Dead-wood civil servants, turf fighters, fiefdom builders -- abolish the 5 year rule and Peace Corps will become as entrenched as any large bureaucracy with severely limited authority to fire or de-select employees. Alternatives could include:

1. Increase limits in 2.5 year increments (no more than 5 years in one post) up to a maximum of 10 years with 5 years out afterwards.
This could help to preserve institutional memory while building in enforced rotational status.

2. Have staggered rotations PCDs in on year one, new APCD-Ed and APCD-PTO in on year two, new APCD-Admin, APCD-Fish and APCD-Construction in on year three while PCD is extended 2.5 years if good, etc. Make sure that at least one rotation is in PC Washington so that PCDs and APCDs can help PC Washington respond more rapidly and compassionately to the field.

3. In PC Washington, the politics seem to get a lot more play than do the support structures the field needs. Suggest that meaningful site visits to countries occur at least once a year and should include both Country Desk Officer AND their Assistants as these are the people working directly with the field NOT the politically appointed Regional Directors. Regional Directors ought to visit with all pomp and circumstance once every year as well but to interact with diplomatic intent, not programmatic intent. Rotate Country Desk Officers and Assistants into APCD positions.

4. Instead of having Country Desk Assistants, create Co-Country Desk Officers. If this is not practical, then move people up and out into the field quicker. If you abolish the 5 year rule, you will have some countries getting everything and some losing out because of fiefdoms created through the Regional Directors and the Country Desk Officers.

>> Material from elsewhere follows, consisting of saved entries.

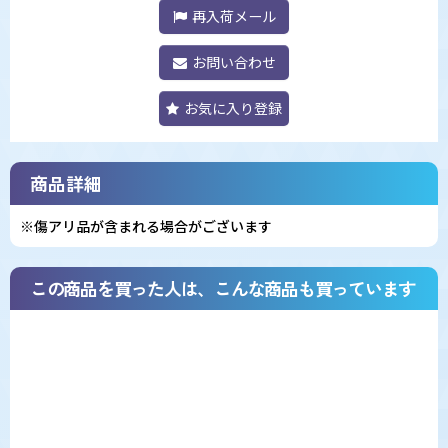
再入荷メール
お問い合わせ
お気に入り登録
商品詳細
※傷アリ品が含まれる場合がございます
この商品を買った人は、こんな商品も買っています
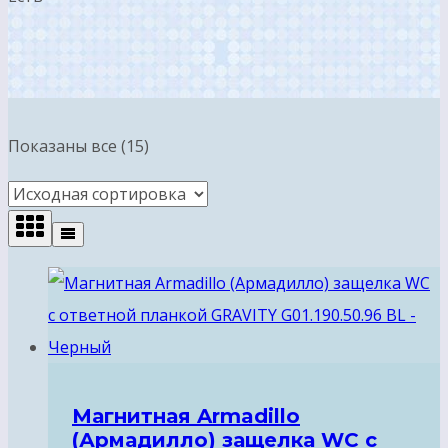
Показаны все (15)
Магнитная Armadillo
(Армадилло) защелка WC с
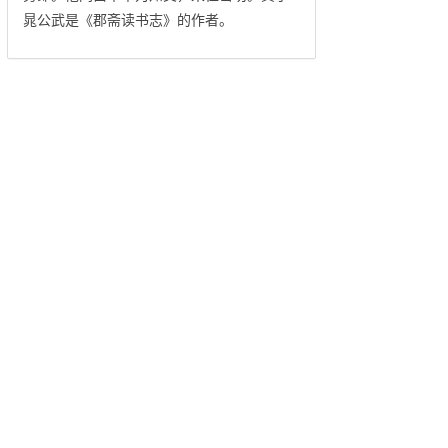
晁公武是《郡斋读书志》的作者。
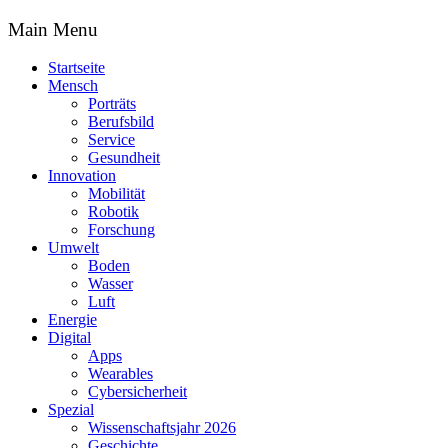
Main Menu
Startseite
Mensch
Porträts
Berufsbild
Service
Gesundheit
Innovation
Mobilität
Robotik
Forschung
Umwelt
Boden
Wasser
Luft
Energie
Digital
Apps
Wearables
Cybersicherheit
Spezial
Wissenschaftsjahr 2026
Geschichte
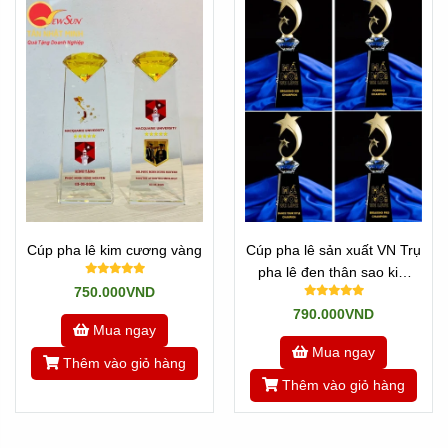
Cúp pha lê kim cương vàng
Cúp pha lê sản xuất VN Trụ
pha lê đen thân sao kim
750.000VND
loại
790.000VND
Mua ngay
Mua ngay
Thêm vào giỏ hàng
Thêm vào giỏ hàng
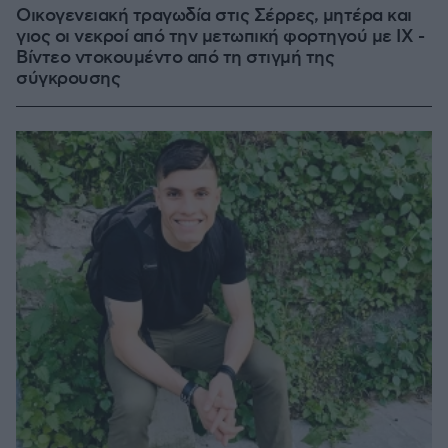
Οικογενειακή τραγωδία στις Σέρρες, μητέρα και
γιος οι νεκροί από την μετωπική φορτηγού με ΙΧ -
Βίντεο ντοκουμέντο από τη στιγμή της
σύγκρουσης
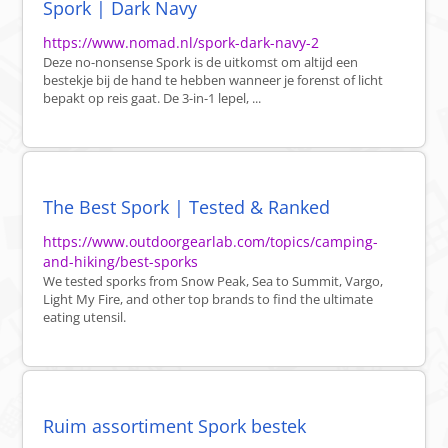
Spork | Dark Navy
https://www.nomad.nl/spork-dark-navy-2
Deze no-nonsense Spork is de uitkomst om altijd een
bestekje bij de hand te hebben wanneer je forenst of licht
bepakt op reis gaat. De 3-in-1 lepel, ...
The Best Spork | Tested & Ranked
https://www.outdoorgearlab.com/topics/camping-
and-hiking/best-sporks
We tested sporks from Snow Peak, Sea to Summit, Vargo,
Light My Fire, and other top brands to find the ultimate
eating utensil.
Ruim assortiment Spork bestek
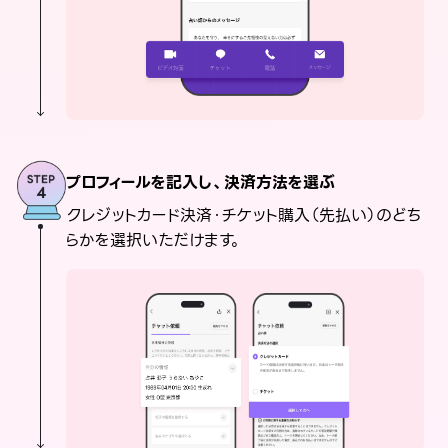
プロフィールを記入し、決済方法を選ぶ
クレジットカード決済・チケット購入（先払い）のどち
らかを選択いただけます。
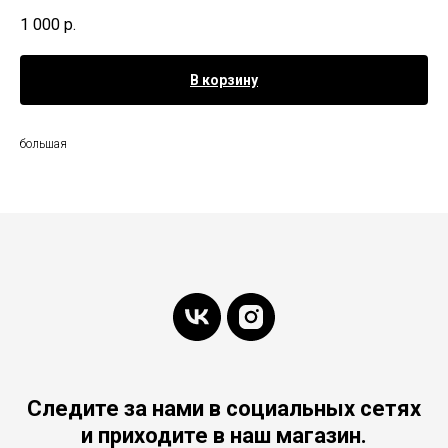
1 000
р.
В корзину
большая
Следите за нами в социальных сетях
и приходите в наш магазин.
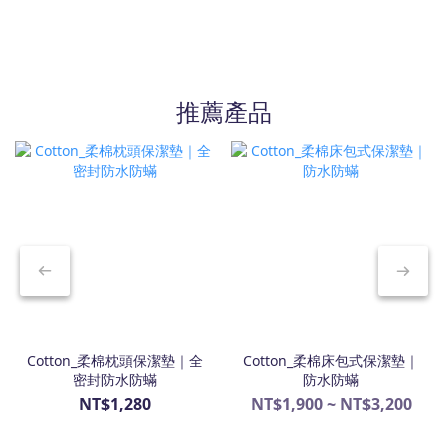
推薦產品
Cotton_柔棉枕頭保潔墊｜全
Cotton_柔棉床包式保潔墊｜
密封防水防蟎
防水防蟎
NT$1,280
NT$1,900 ~ NT$3,200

Kim Asner-Self PCV Math Gabon 84-87

By Nancy E. Tongue on Sunday, January 26, 2003 - 11:25 pm: Edit Post

I contracted a Peace Corps illness while in the PC 18 years ago and I continue to fight every step of the way for ongoing medical payment. I am desperately seeking others in similar position to lobby or make this issue public. If you are in the same position or know someone please contact me (Nancy in NYC) at: Fourdirect@aol.com

By hmmm on Friday, September 26, 2003 - 1:22 pm: Edit Post

does it seem to anyone that a huge problem resulting from the five-year rule is that host country nationals (often in very corrupt countries) end up having greater control on the programs than the cd...? It seems to me the cds arrive with no language skills and in the position of being neccessarily dependant on hc nationals for knowledge of how the programs are functioning--nationals who have their own incentives to hide problems. These are highly automous programs that evaluate themselves...who knows what some hc nationals have been willing to do to maintain crumbling programs and save their jobs-the best jobs they've ever had, most likely...
high turnover is a great way to avoid accountability...
?

By Reba Hall (208-58-217-166.s420.tnt1.annp.md.dialup.rcn.com - 208.58.217.166) on Wednesday, October 08, 2003 - 8:18 pm: Edit Post

Is there any local email address or phone number or address for the Peace Corps in Honduras, to which I can write to someone who possibly could check out my recent concerns regarding my daughter's safety?

By Anonymous (tulip.tpl.toronto.on.ca - 192.30.226.31) on Thursday, October 09, 2003 - 11:49 am: Edit Post

Contact the US emabasy in Honduras and ask for the
consular section. This is probably handled by the Regional Security Officer (tegucrso@state.gov). Volunteers are federal employees, but are often forgotten because they end up 'local.'

By celiving (ool-4573c1b4.dyn.optonline.net - 69.115.193.180) on Sunday, June 12, 2005 - 2:45 pm: Edit Post

New to this website but glad to have found it. Very interesting.